Ляшенко согласно покивал головой. Командир молчал и глазами следил за передвижением НШ по каюте.
– Уж, постучали… пока только ракетчики, – и Александр Иванович побарабанил по своему темечку, – хотят убедиться, что у нас там не прокисло…
– Тогда давайте станем к стенке и будем отрабатывать первую курсовую задачу, – командир вызывающе посмотрел на НШ. – Так положено сделать, если мы адекватно оцениваем обстановку. Начнем с нуля. Но экипаж этого не поймет, моряки знают о задачах похода… Если для дела, то нужны практические упражнения, стрельбы… Экипаж сплотится.
НШ остановился у иллюминатора и оттуда, повернувшись к командиру, смотрел на него с абсолютно окаменелым лицом. И командир закончил свою мысль:
– Не позволяет обстановка. Нужен аховый труд всех, чтобы в кратчайший срок обучить. Но такого настроя в экипаже нет. Проще – разделить экипаж на «молодых» и «старых», «умех» и «неумех» – и почивать. Есть такие, кто лучше других умеет так служить… О них мы уже говорили, – командир резко поднялся из кресла. – Александр Иванович, прошу «добро» на шкафут – еще раз лично убедиться…
Командир вышел, НШ повернул голову в другую сторону, наблюдал с большим интересом за развитием драмы на небесах – тучи надвинулись на вселенский пожар, и от него полетели далекие отблески в вышине. «А вы боялись, что солнце окажется победителем?» – хотелось спросить Мамонтову, потому что сильно подозревал в лютом «практицизме» людей, знающих «битвы» в служебных кабинетах и коридорах, их предсказуемые итоги.
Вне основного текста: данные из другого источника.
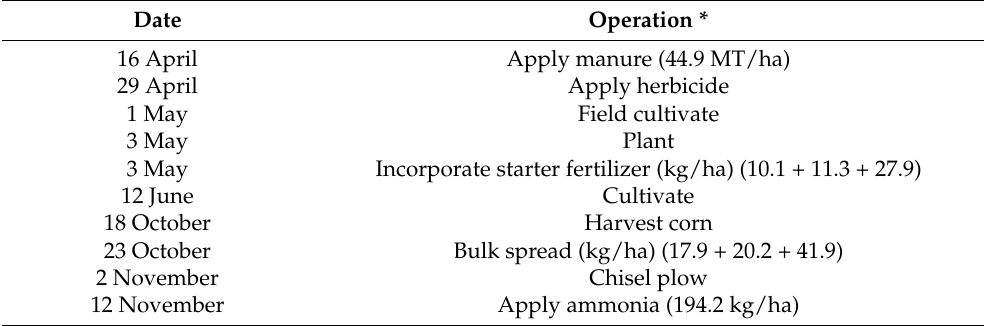
Table 1. Field operations simulated for continuous corn for 1998–2000 production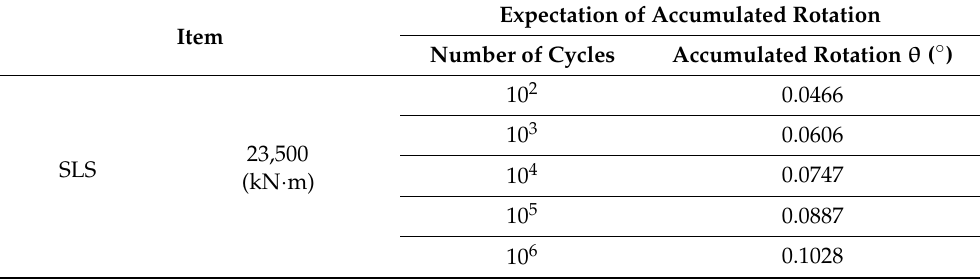
Table 6. Predictions of long-term permanent rotation of on-site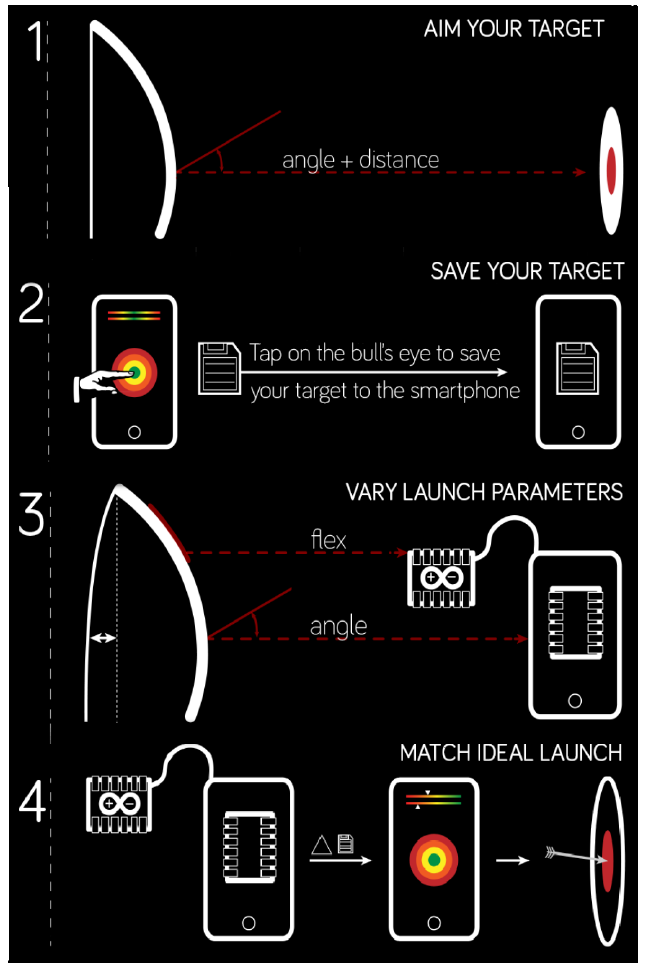
Figure 13. 4-step process of the interactive archery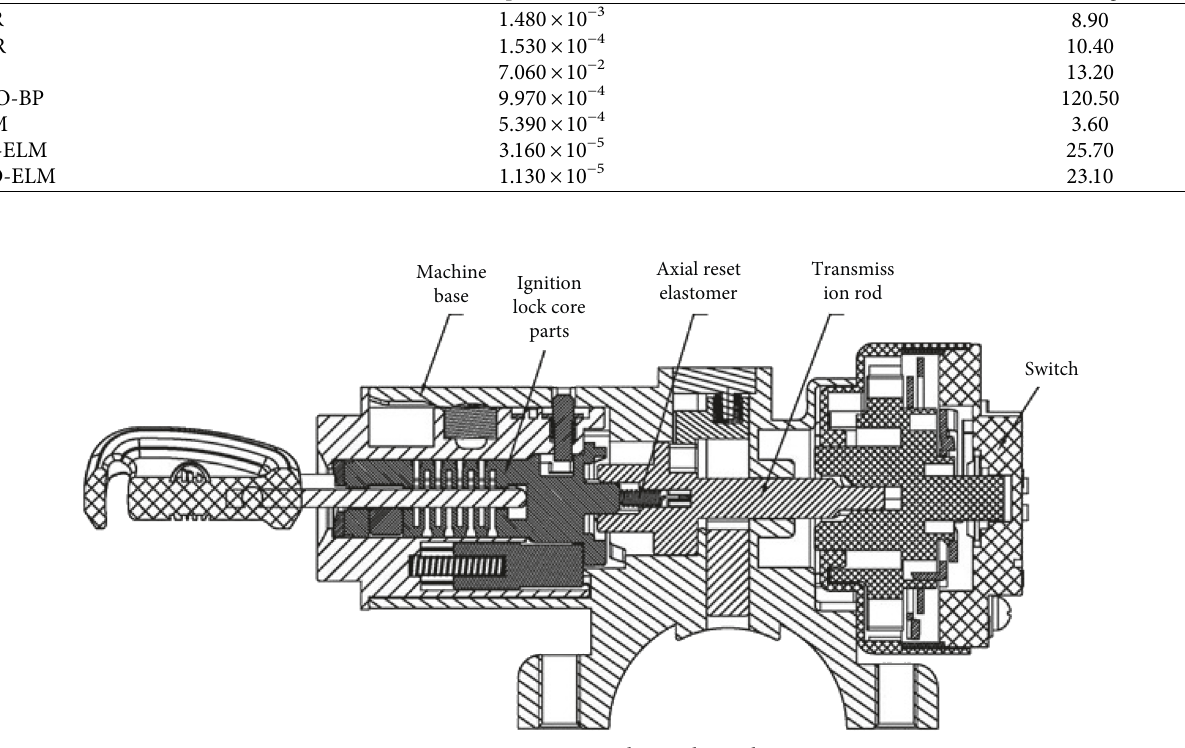
Table 5: Performance comparison between prediction models for auxiliary installation of automotive electrical switches. Algorithm model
НШ задержался у иллюминатора. Он служил на Дальнем Востоке третий десяток лет и никак не мог привыкнуть к ощущению кричащего сиротства, разлитого в каждой его картинке – мыс ли то, остров, бухта, сопка… Первородное сиротство! О нем вещал и ветер – быстроногий гонец той страшной драмы, которая наметилась и высоко, и далеко.
Александр Иванович лучше Розова знал, что флот болен. Это чувство покалывало даже в минуты наивысшей радости в службе. Предчувствовал, что береговая тирания над плавсоставом закончится печально. Боевая учеба? Всего лишь эпизод…
Многих поддерживает мысль о воспитательной роли службы – преодоление искусственных трудностей и лишений, якобы автоматически выковывает сильные натуры. Увы, далеко не всегда. Он помнит себя лейтенантом, лез во все дыры, испытал себя в любом флотском деле… Все удавалось! Но не помнит, чтобы его сильно интересовали подчиненные как личности. На кропотливое обучение времени не хватало! А понять характер, всмотреться в лица, что-то исправить, – о, облака…
Много раз наблюдал с чувством похожим на предчувствие беды, как сходят в барказ очередные «дембеля»… Он бы не хотел, чтобы его дочь встретила на своем пути даже лучшего из них. Великолепные приспособленцы с набором цинизма и хамства, радостные оттого, что остались живы и здоровы, что удалось передать молодым, как эстафету, те издевательства и унижения, которые терпели сами. Он хотел бы что-то им сказать, что-то исправить… Самый реальный итог его службы уходил барказом к берегу, как самая совершенная бомба замедленного действия… «Прощай, капраз!» – кричали ему снизу, задирая белые лица, потому что последние месяцы редко выходили на верхнюю палубу, отсыпались. Конечно, исключения были, но общую картину они не меняли…
Можно понимать ошибки, но как служить дальше, если все время думать о них? И НШ от иллюминатора косился и на особиста: «уж если Розов так осведомлен, то этот гусенок знает все». Да и могут ли быть секреты в море, на корабле?